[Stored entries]
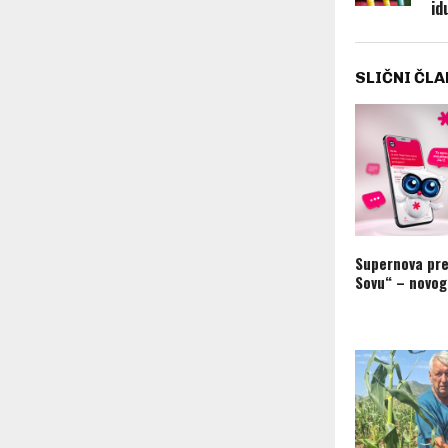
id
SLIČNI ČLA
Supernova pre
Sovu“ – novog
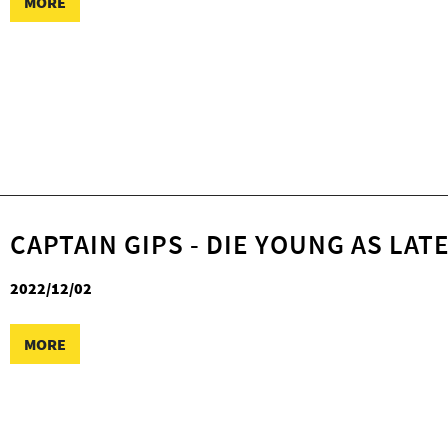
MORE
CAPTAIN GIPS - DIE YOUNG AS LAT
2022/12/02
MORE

==

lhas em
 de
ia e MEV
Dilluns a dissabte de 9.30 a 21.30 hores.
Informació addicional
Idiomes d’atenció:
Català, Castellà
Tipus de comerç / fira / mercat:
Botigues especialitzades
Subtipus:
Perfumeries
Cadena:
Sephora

==

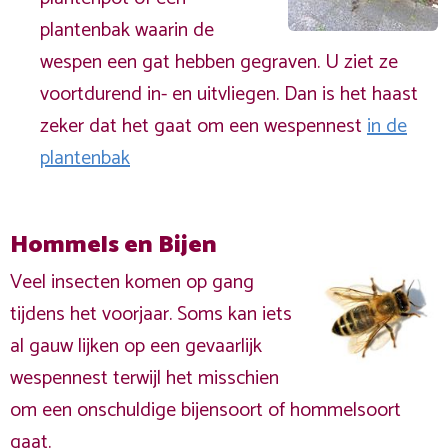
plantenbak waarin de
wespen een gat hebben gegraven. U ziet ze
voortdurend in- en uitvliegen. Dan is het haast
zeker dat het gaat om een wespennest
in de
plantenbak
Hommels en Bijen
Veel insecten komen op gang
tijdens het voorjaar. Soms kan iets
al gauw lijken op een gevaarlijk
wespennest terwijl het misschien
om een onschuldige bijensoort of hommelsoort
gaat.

### TASK DIRECTIONS:
Find the word "wespennest" in the entries and show each line where it is found.

### ANSWER FOR THIS EXERCISE:
zeker dat het gaat om een wespennest
wespennest terwijl het misschien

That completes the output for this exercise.